С этого момента, а особенно после знаменитой “Родины”, Белинский начинает возлагать на Некрасова как на поэта большие надежды, и отношения его к автору оригинальных стихотворений принимают нежный, почти любовный оттенок…
Посмотрим же, чем был Белинский для Некрасова. “Он видел во мне, – вспоминал впоследствии сам поэт, – богато одаренную натуру, которой недостает развития и образования.
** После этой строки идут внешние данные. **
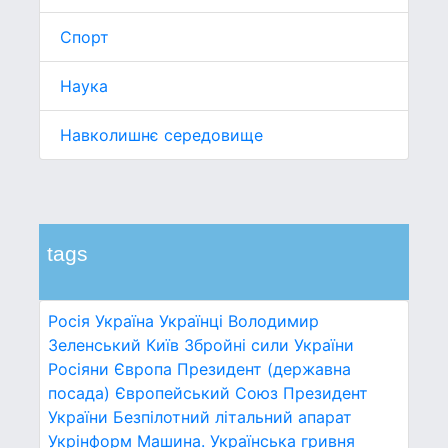
Спорт
Наука
Навколишнє середовище
tags
Росія
Україна
Українці
Володимир
Зеленський
Київ
Збройні сили України
Росіяни
Європа
Президент (державна
посада)
Європейський Союз
Президент
України
Безпілотний літальний апарат
Укрінформ
Машина.
Українська гривня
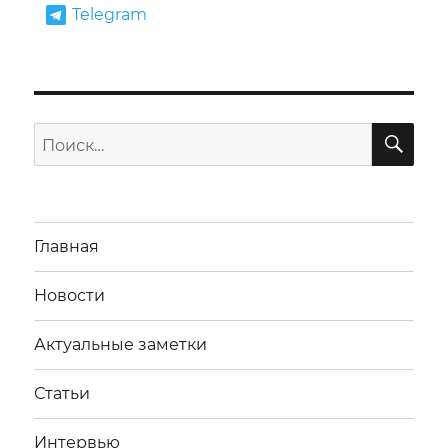
Telegram
ПО
Искать:
Главная
Новости
Актуальные заметки
Статьи
Интервью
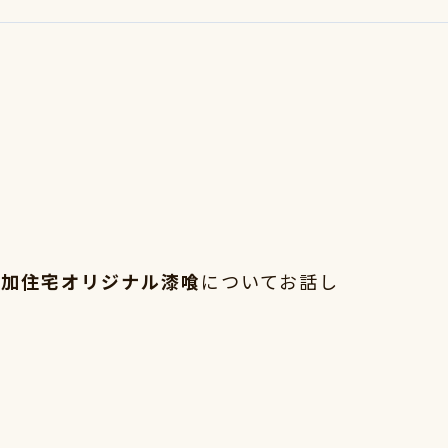
添加住宅オリジナル漆喰
についてお話し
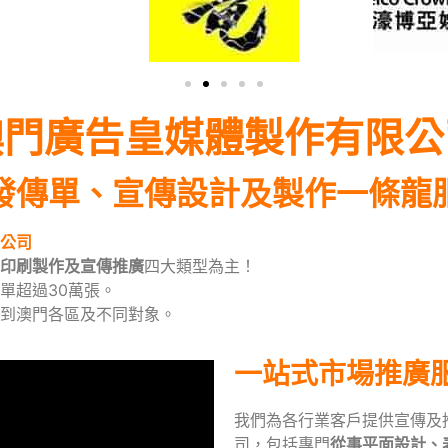
澳門廣告皇媒體製作有限公
發傳單、宣傳設計及製作一條龍
公司
印刷製作及宣傳推廣
四大類型為主！
單超過30萬張。
到澳門各區及不同對象。
一站式市場推廣
我們為各行業客戶提供宣傳及
司，包括專門
從事平面設計、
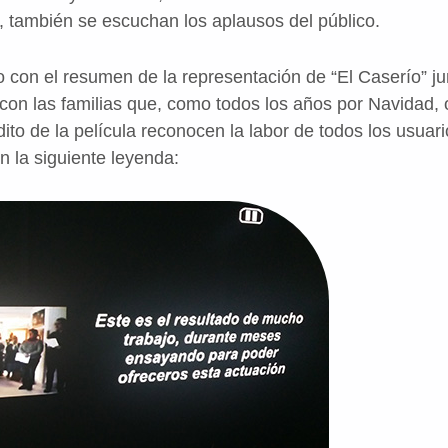
 también se escuchan los aplausos del público.
 con el resumen de la representación de “El Caserío” jun
con las familias que, como todos los años por Navidad,
édito de la película reconocen la labor de todos los usuar
n la siguiente leyenda:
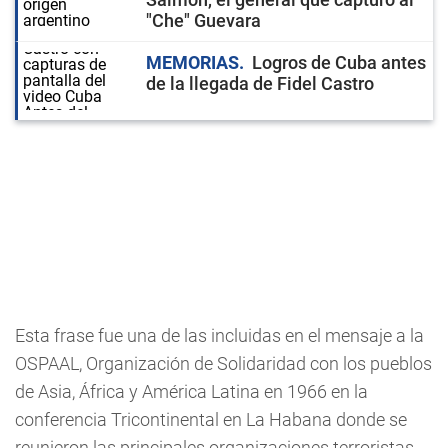
"Che" Guevara
MEMORIAS
Logros de Cuba antes
de la llegada de Fidel Castro
Esta frase fue una de las incluidas en el mensaje a la
OSPAAL, Organización de Solidaridad con los pueblos
de Asia, África y América Latina en 1966 en la
conferencia Tricontinental en La Habana donde se
reunieron las principales organizaciones terroristas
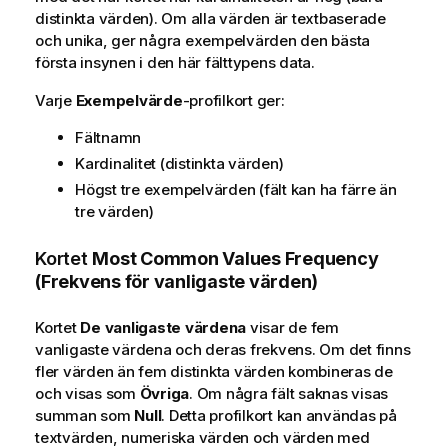
distinkta värden). Om alla värden är textbaserade
och unika, ger några exempelvärden den bästa
första insynen i den här fälttypens data.
Varje
Exempelvärde
-profilkort ger:
Fältnamn
Kardinalitet (distinkta värden)
Högst tre exempelvärden (fält kan ha färre än
tre värden)
Kortet
Most Common Values Frequency
(Frekvens för vanligaste värden)
Kortet
De vanligaste värdena
visar de fem
vanligaste värdena och deras frekvens. Om det finns
fler värden än fem distinkta värden kombineras de
och visas som
Övriga
. Om några fält saknas visas
summan som
Null
. Detta profilkort kan användas på
textvärden, numeriska värden och värden med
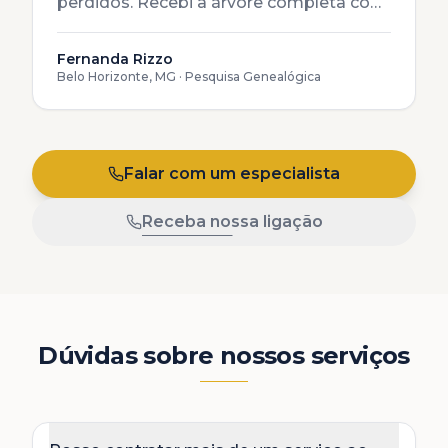
perdidos. Recebi a árvore completa com
certidões traduzidas e apostiladas.
Trabalho impecável.
"
Fernanda Rizzo
Belo Horizonte, MG
·
Pesquisa Genealógica
Falar com um especialista
Receba nossa ligação
Dúvidas sobre nossos serviços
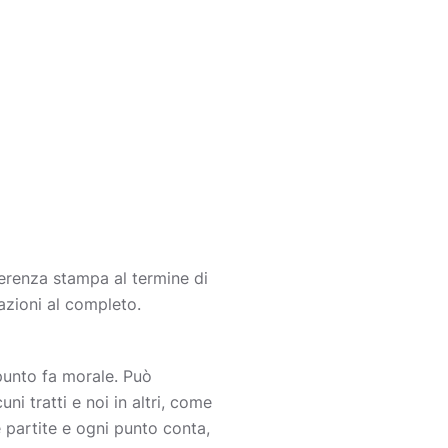
ferenza stampa al termine di
razioni al completo.
 punto fa morale. Può
ni tratti e noi in altri, come
e partite e ogni punto conta,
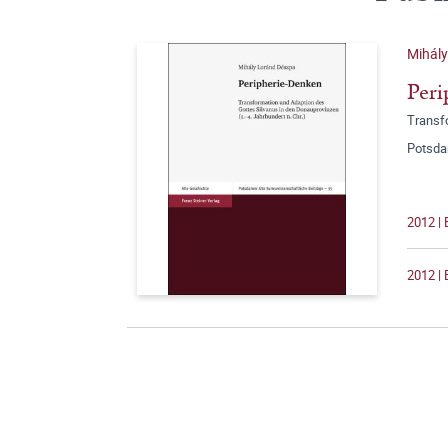
Mihál
Peri
Transfo
Potsda
2012 | 
2012 | 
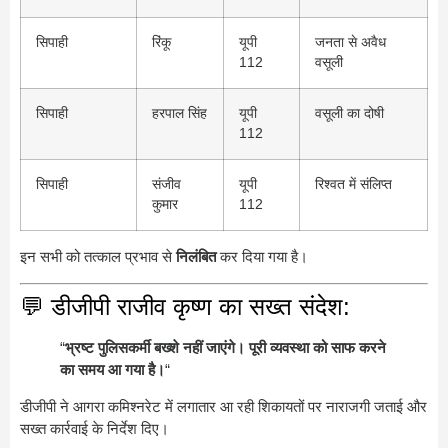
सिपाही
रिंकू
यूपी
जनता से अवैध
112
वसूली
सिपाही
हरपाल सिंह
यूपी
वसूली का दोषी
112
सिपाही
संजीव
यूपी
रिश्वत में संलिप्त
कुमार
112
इन सभी को तत्काल प्रभाव से
निलंबित
कर दिया गया है।
💬 डीजीपी राजीव कृष्ण का सख्त संदेश:
“
भ्रष्ट पुलिसकर्मी बख्शे नहीं जाएंगे। पूरी व्यवस्था को साफ करने
का समय आ गया है।
“
डीजीपी ने आगरा कमिश्नरेट में लगातार आ रही शिकायतों पर नाराजगी जताई और
सख्त कार्रवाई के निर्देश दिए।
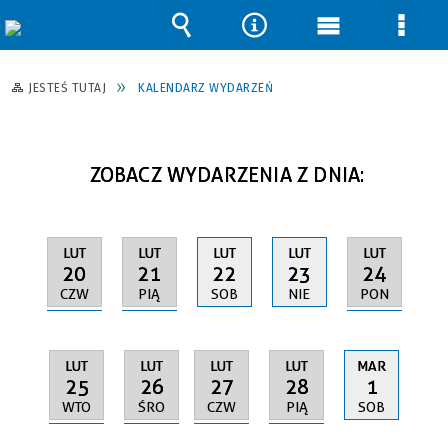
Wyszukiwarka
Narzędzia
Menu
Men
główne
szcz
JESTEŚ TUTAJ
KALENDARZ WYDARZEŃ
ZOBACZ WYDARZENIA Z DNIA:
LUT
LUT
LUT
LUT
LUT
20
21
24
22
23
CZW
PIĄ
PON
SOB
NIE
LUT
LUT
LUT
LUT
MAR
25
26
27
28
1
WTO
ŚRO
CZW
PIĄ
SOB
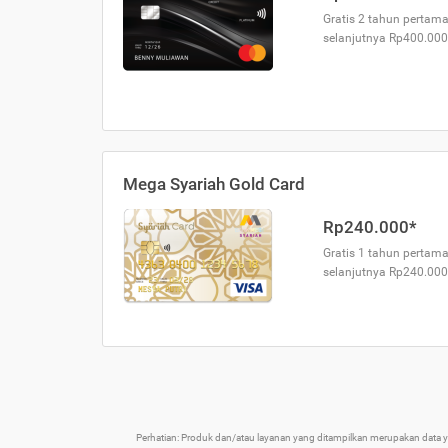
Gratis 2 tahun pertama
selanjutnya Rp400.000
Mega Syariah Gold Card
Rp240.000*
Gratis 1 tahun pertama
selanjutnya Rp240.000
Perhatian: Produk dan/atau layanan yang ditampilkan merupakan data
И вот около этого-то держались его беседы со мною, имевшие для меня значение поучения”. А каким обаянием веяло на Некрасова от личности Белинского, видно хотя бы из рассказа Достоевского о его первом знакомстве с Некрасовым по поводу “Бедных людей”: “В полчаса мы Бог знает сколько переговорили, с полслова понимая друг друга, с восклицаниями, торопясь, говорили и о поэзии, и о Гоголе, цитируя из “Ревизора” и из “Мертвых душ”, но главное – о Белинском. “Я ему сегодня же снесу вашу повесть, и вы увидите… Да ведь человек-то, человек-то какой! Вот вы познакомитесь, увидите, какая это душа!” – восторженно говорил Некрасов, тряся меня за плечи обеими руками… О знакомстве его с Белинским я мало знаю, но Белинский его угадал с самого начала и, может быть, сильно повлиял на настроение его поэзии. Несмотря на всю тогдашнюю молодость Некрасова и на разницу лет их, между ними, наверное, уж и тогда бывали такие минуты и уже сказаны были такие слова, которые влияют навек и связывают неразрывно”. Или вот какой разговор Некрасова с Добролюбовым передает в своих воспоминаниях Панаева-Головачева:
“"Жаль, что вы сами не знали этого человека! Я с каждым годом все сильнее чувствую, как важна для меня потеря его. Я чаще стал видеть его во сне, и он живо рисуется перед моими глазами. Ясно припоминаю, как мы с ним вдвоем, часов до двух ночи, беседовали о литературе и о разных других предметах. После этого я всегда долго бродил по опустелым улицам в каком-то возбужденном настроении, столько было для меня нового в высказанных им мыслях… Вы вот вступили в литературу подготовленным, с твердыми принципами и ясными целями. А я?… Заняться своим образованием у меня не было времени, надо было думать о том, чтобы не умереть с голоду! Я попал в такой литературный кружок, в котором скорее можно было отупеть, чем развиться. Моя встреча с Белинским была для меня спасением… Что бы ему пожить подольше! Я был бы не тем человеком, каким теперь!" – Некрасов произнес последнюю фразу дрожащим голосом, быстро встал и ушел в кабинет”.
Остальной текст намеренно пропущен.